→ **WHAT YOU HAVE TO DO**: Your answer must be the lines of the entries below, exactly as written, from the first line through the line containing "1989, R. Riosmena (FBCS 2005);".
***** EXERCISE INPUTS
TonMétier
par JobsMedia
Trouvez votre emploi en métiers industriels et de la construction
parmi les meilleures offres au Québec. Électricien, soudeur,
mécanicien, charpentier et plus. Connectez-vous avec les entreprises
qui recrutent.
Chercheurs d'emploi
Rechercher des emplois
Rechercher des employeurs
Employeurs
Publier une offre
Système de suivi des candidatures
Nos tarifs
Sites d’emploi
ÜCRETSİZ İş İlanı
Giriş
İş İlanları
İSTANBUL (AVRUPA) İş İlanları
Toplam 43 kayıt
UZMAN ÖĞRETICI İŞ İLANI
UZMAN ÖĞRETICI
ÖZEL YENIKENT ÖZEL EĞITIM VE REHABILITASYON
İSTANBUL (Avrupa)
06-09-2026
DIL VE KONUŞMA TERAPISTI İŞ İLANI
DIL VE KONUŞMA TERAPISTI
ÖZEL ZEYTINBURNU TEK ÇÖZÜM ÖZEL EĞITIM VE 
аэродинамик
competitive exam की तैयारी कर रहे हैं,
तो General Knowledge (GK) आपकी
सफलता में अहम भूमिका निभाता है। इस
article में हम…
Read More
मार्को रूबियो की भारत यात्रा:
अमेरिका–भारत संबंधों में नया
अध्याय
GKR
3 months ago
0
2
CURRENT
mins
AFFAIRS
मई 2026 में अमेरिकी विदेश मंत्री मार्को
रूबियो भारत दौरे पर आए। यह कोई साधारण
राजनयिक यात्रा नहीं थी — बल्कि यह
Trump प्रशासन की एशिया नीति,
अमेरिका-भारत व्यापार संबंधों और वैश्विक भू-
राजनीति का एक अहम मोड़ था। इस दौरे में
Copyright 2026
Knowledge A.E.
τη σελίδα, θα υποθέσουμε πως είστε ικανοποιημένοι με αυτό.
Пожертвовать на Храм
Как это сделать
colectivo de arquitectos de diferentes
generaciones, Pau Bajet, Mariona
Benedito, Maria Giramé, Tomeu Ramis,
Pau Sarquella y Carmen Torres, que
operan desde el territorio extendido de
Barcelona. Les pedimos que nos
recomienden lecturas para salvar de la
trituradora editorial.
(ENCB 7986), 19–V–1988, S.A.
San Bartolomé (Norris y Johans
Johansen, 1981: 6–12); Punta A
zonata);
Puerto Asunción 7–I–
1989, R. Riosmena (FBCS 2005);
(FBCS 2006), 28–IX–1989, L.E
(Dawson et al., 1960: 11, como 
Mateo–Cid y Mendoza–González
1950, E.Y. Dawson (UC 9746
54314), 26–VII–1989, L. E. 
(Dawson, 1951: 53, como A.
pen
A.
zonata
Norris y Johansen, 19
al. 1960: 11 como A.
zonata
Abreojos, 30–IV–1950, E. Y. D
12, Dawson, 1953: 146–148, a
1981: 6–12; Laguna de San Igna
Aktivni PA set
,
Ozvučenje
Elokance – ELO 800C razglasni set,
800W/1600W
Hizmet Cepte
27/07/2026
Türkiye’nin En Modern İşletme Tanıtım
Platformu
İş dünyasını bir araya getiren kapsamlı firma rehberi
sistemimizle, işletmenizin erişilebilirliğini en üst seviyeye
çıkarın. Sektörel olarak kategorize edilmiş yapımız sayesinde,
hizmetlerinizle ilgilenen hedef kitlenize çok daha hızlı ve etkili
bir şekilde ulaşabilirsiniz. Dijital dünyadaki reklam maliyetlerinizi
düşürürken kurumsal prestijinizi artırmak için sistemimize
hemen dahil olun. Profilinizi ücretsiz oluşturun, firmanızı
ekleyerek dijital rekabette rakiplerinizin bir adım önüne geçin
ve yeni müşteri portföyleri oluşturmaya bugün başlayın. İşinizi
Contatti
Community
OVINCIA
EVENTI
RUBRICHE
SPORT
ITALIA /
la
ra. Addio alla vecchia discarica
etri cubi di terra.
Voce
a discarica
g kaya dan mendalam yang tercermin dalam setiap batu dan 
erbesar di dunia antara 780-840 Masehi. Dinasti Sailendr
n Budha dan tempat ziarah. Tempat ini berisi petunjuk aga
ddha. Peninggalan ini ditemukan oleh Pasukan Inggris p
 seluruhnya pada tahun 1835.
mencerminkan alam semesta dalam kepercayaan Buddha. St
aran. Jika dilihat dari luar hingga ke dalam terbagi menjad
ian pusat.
**********
→ **COMPLETED TASK**:
TonMétier
par JobsMedia
Trouvez votre emploi en métiers industriels et de la construction
parmi les meilleures offres au Québec. Électricien, soudeur,
mécanicien, charpentier et plus. Connectez-vous avec les entreprises
qui recrutent.
Chercheurs d'emploi
Rechercher des emplois
Rechercher des employeurs
Employeurs
Publier une offre
Système de suivi des candidatures
Nos tarifs
Sites d’emploi
ÜCRETSİZ İş İlanı
Giriş
İş İlanları
İSTANBUL (AVRUPA) İş İlanları
Toplam 43 kayıt
UZMAN ÖĞRETICI İŞ İLANI
UZMAN ÖĞRETICI
ÖZEL YENIKENT ÖZEL EĞITIM VE REHABILITASYON
İSTANBUL (Avrupa)
06-09-2026
DIL VE KONUŞMA TERAPISTI İŞ İLANI
DIL VE KONUŞMA TERAPISTI
ÖZEL ZEYTINBURNU TEK ÇÖZÜM ÖZEL EĞITIM VE 
аэродинамик
competitive exam की तैयारी कर रहे हैं,
तो General Knowledge (GK) आपकी
सफलता में अहम भूमिका निभाता है। इस
article में हम…
Read More
मार्को रूबियो की भारत यात्रा:
अमेरिका–भारत संबंधों में नया
अध्याय
GKR
3 months ago
0
2
CURRENT
mins
AFFAIRS
मई 2026 में अमेरिकी विदेश मंत्री मार्को
रूबियो भारत दौरे पर आए। यह कोई साधारण
राजनयिक यात्रा नहीं थी — बल्कि यह
Trump प्रशासन की एशिया नीति,
अमेरिका-भारत व्यापार संबंधों और वैश्विक भू-
राजनीति का एक अहम मोड़ था। इस दौरे में
Copyright 2026
Knowledge A.E.
τη σελίδα, θα υποθέσουμε πως είστε ικανοποιημένοι με αυτό.
Пожертвовать на Храм
Как это сделать
colectivo de arquitectos de diferentes
generaciones, Pau Bajet, Mariona
Benedito, Maria Giramé, Tomeu Ramis,
Pau Sarquella y Carmen Torres, que
operan desde el territorio extendido de
Barcelona. Les pedimos que nos
recomienden lecturas para salvar de la
trituradora editorial.
(ENCB 7986), 19–V–1988, S.A.
San Bartolomé (Norris y Johans
Johansen, 1981: 6–12); Punta A
zonata);
Puerto Asunción 7–I–
1989, R. Riosmena (FBCS 2005);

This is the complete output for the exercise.